(Problem to work on):
What does the movie review say, starting at "If nothing else, Centurion" and ending at "to repeat itself."? Set that passage down word for word.

(Extract provided):
Monday, April 8, 2013

Movie Review: "Centurion" by David Pretty

 
If nothing else, Centurion proves that the Roman invasion of Northern Britain and its rabid defense by the native population is actually a cautionary warning that history has a tendency to repeat itself.


Stop me if you've heard this one: the most powerful modern army on earth attempts to subjugate a remote, "uncivilized" part of the world.  They soon discover that for all of their high-tech equipment, elite training and battlefield honor, this "superior" force must now contend with an enemy that will employ any available tactic to mercilessly eliminate them as a foreign presence.

Modern parable aside, director Neil Marshall (who's already given us such solid exploitative fare as Dog Soldiers and Descent) uses his directorial soapbox to tell a harrowing action tale that's one part The Warriors, one part Gladiator and one part Saving Private Ryan.


Michael Fassbender plays Quintus Dias, a Roman centurion who's captured in a raid when the Picts attack a Roman outpost.  He's brought before their fearsome leader Gorlecon (Ulrich Thomsen), who is intent on wiping out every single Roman soldier in revenge over his slaughtered family.  In an effort to curry favor with Rome and earn the right to go back home, the Roman governor of Brittania dispatches the fabled Ninth Spanish Legion to Caledonia.  He gives the Legion's commander, General Titus Flavius Virilus (Dominic West), a single command: eradicate every single Pict they can find.

They're joined by a beautiful but lethal mercenary scout named Etain who's been tasked to lead the Roman army to their foes.  En route they come across Dias who's barely managed to escape.  He calls into question Etain's loyalties but his warnings go unheeded.  Eventually the scout reveals that she too has suffered immensely under the cruel hand of the Roman invaders and had her eye squarely fixed on vengeance.  Thanks to her tip-off, the Roman army is nearly decimated.

(Information given):
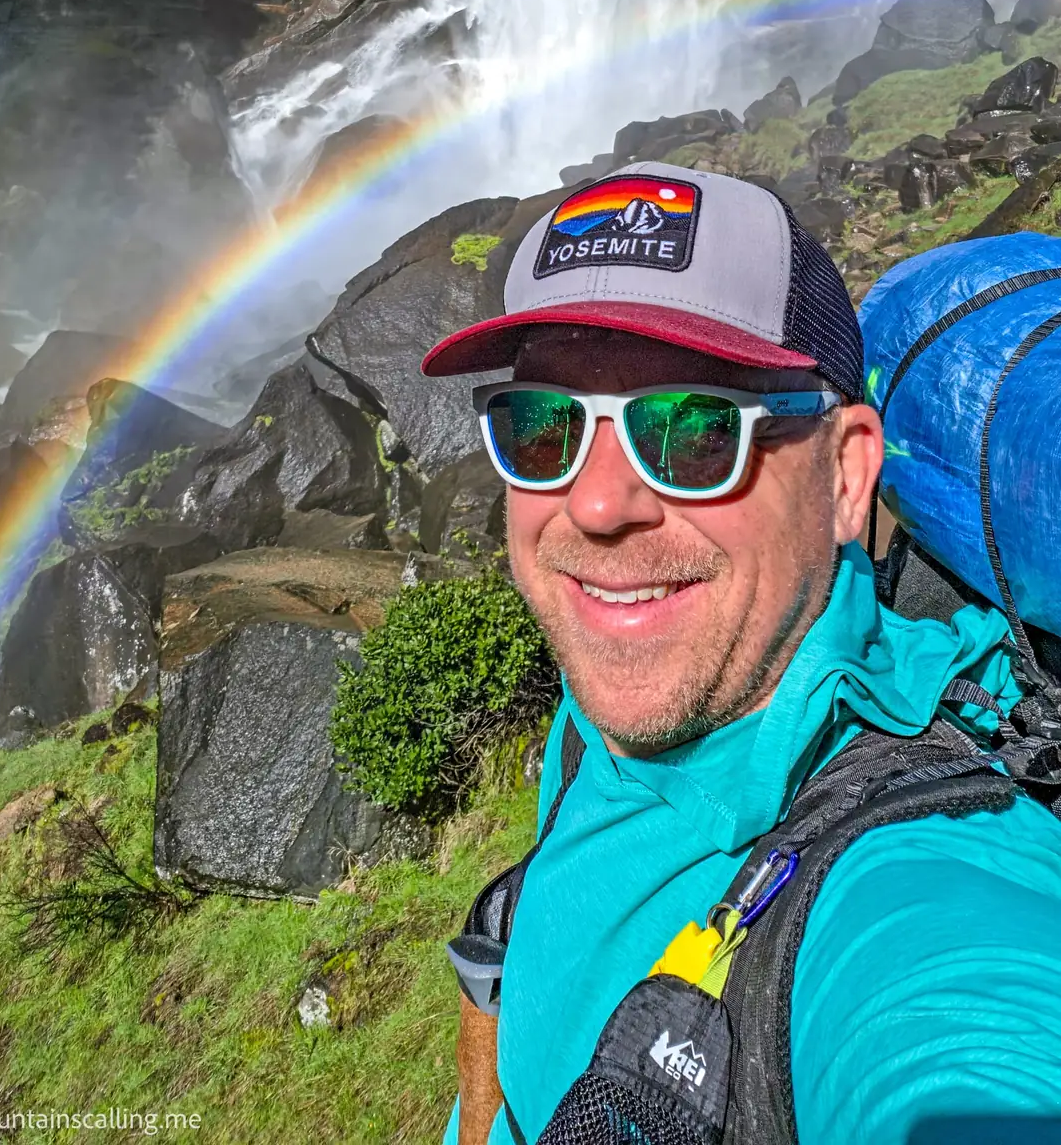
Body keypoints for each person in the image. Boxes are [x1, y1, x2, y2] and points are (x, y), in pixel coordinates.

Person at [422, 163, 1061, 1145]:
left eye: (693, 428)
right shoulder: (602, 712)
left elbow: (962, 1031)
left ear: (844, 473)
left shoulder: (908, 881)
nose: (595, 505)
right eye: (543, 427)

(Task result):
If nothing else, Centurion proves that the Roman invasion of Northern Britain and its rabid defense by the native population is actually a cautionary warning that history has a tendency to repeat itself.